> **Supplied material**
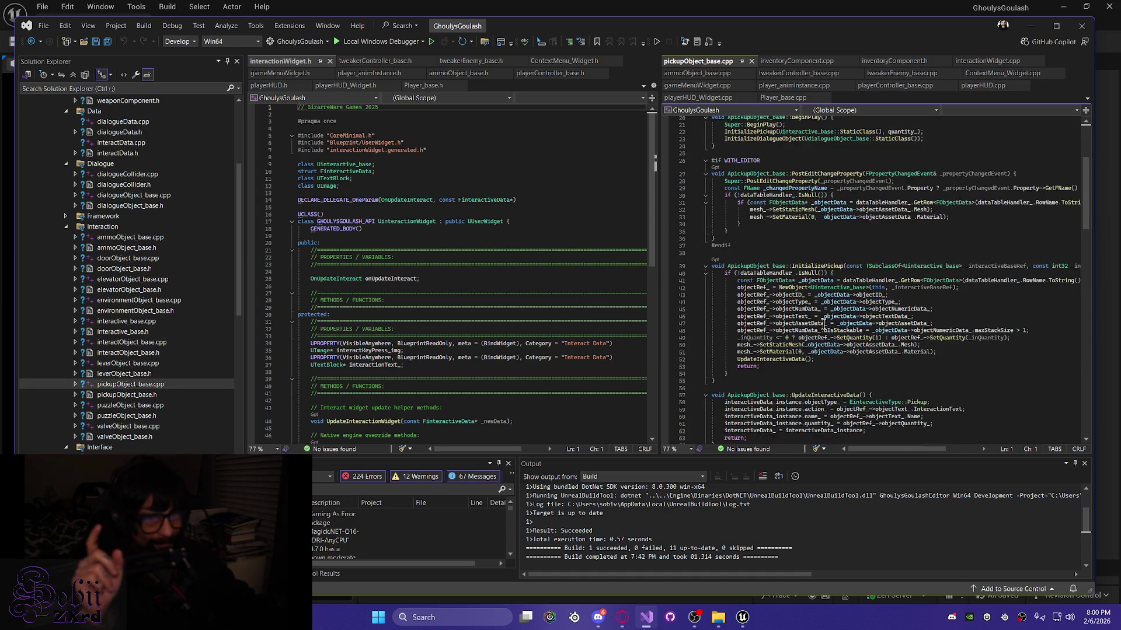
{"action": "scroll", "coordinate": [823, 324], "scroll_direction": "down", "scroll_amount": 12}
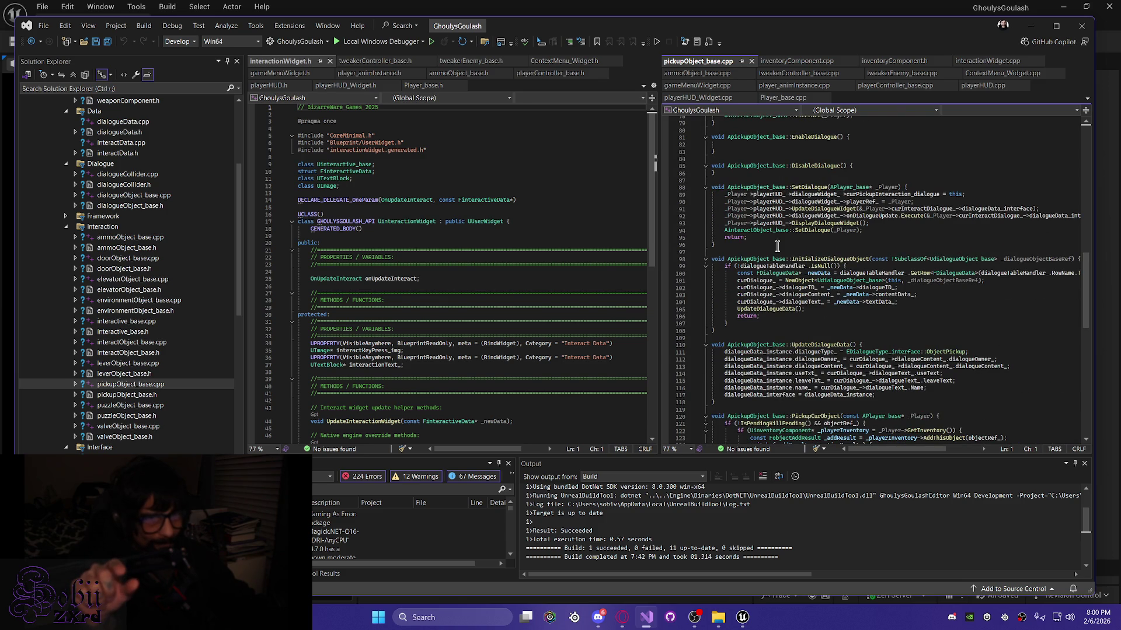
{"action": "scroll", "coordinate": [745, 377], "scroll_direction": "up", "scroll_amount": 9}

--

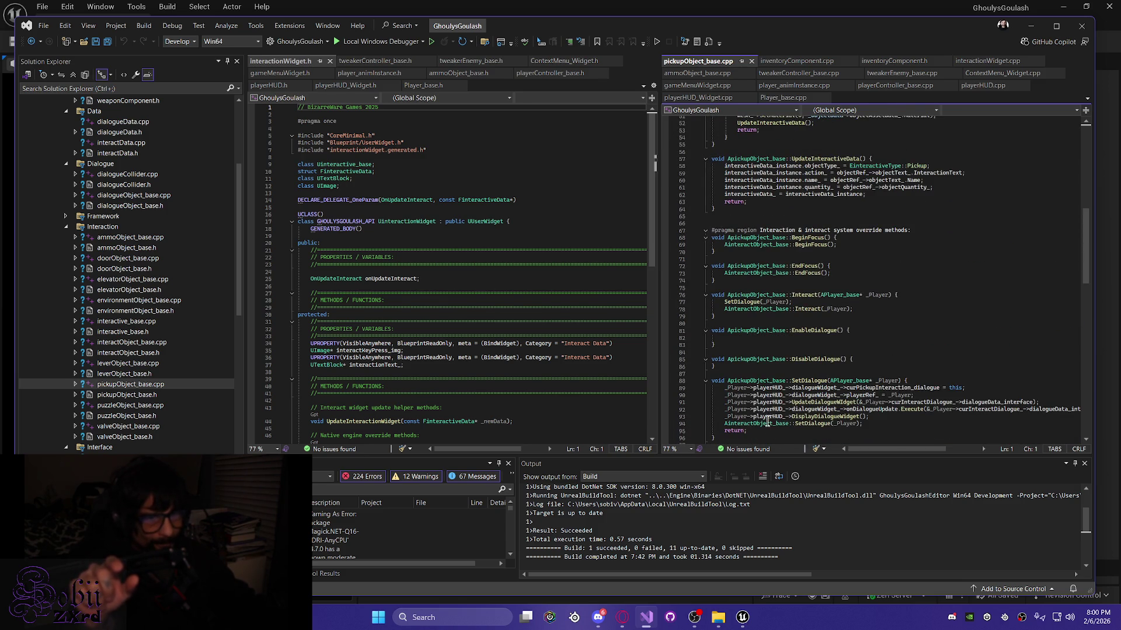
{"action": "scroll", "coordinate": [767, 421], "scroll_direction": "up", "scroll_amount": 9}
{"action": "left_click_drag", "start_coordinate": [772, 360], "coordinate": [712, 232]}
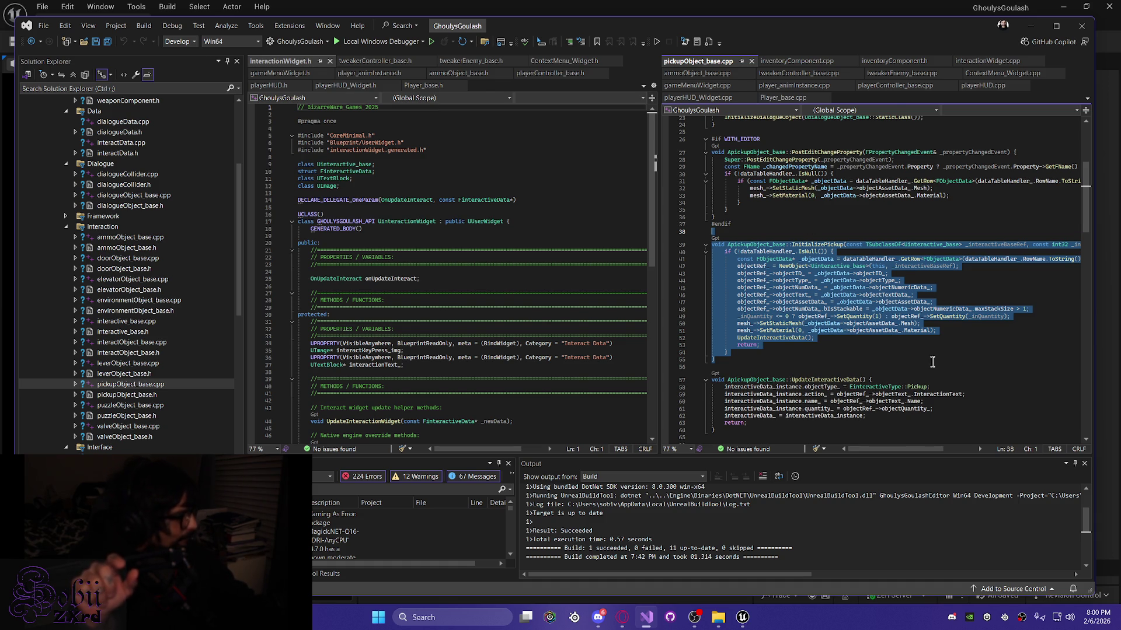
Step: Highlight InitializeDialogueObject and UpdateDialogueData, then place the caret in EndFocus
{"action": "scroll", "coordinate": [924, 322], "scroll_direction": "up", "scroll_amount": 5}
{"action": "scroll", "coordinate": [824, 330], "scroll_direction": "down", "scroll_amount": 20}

--

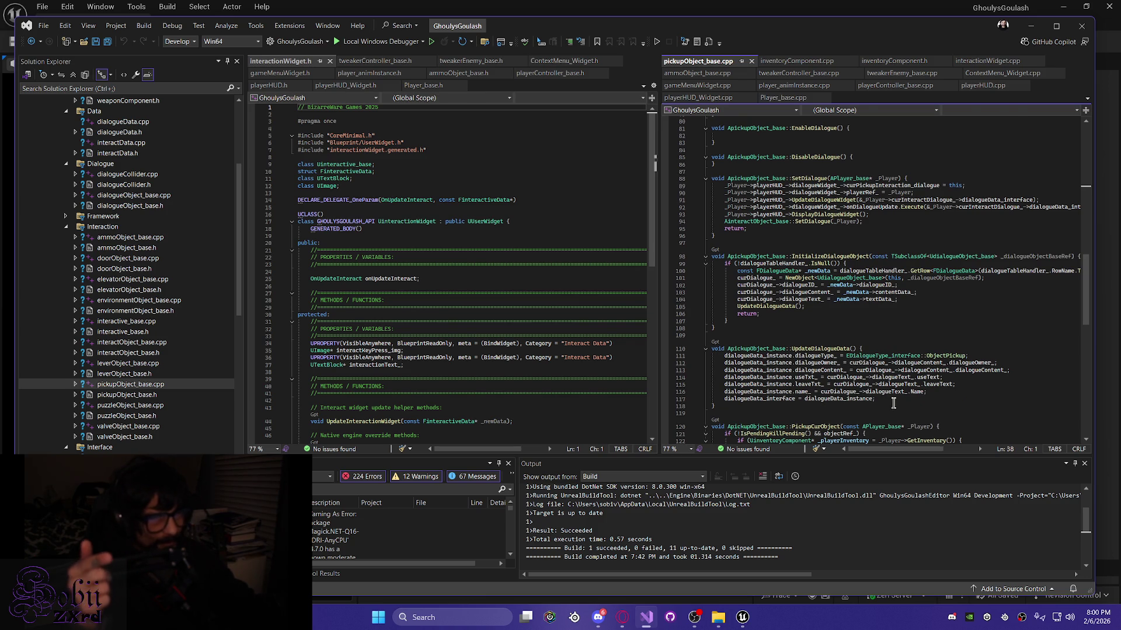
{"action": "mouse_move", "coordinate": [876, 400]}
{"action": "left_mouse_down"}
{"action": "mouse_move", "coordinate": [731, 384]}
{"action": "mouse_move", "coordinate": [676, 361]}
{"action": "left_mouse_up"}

> **Work to be completed**
Which lines in the data above hold the word "scroll"? Return each of them.

> **Output for this task**
{"action": "scroll", "coordinate": [823, 324], "scroll_direction": "down", "scroll_amount": 12}
{"action": "scroll", "coordinate": [745, 377], "scroll_direction": "up", "scroll_amount": 9}
{"action": "scroll", "coordinate": [767, 421], "scroll_direction": "up", "scroll_amount": 9}
{"action": "scroll", "coordinate": [924, 322], "scroll_direction": "up", "scroll_amount": 5}
{"action": "scroll", "coordinate": [824, 330], "scroll_direction": "down", "scroll_amount": 20}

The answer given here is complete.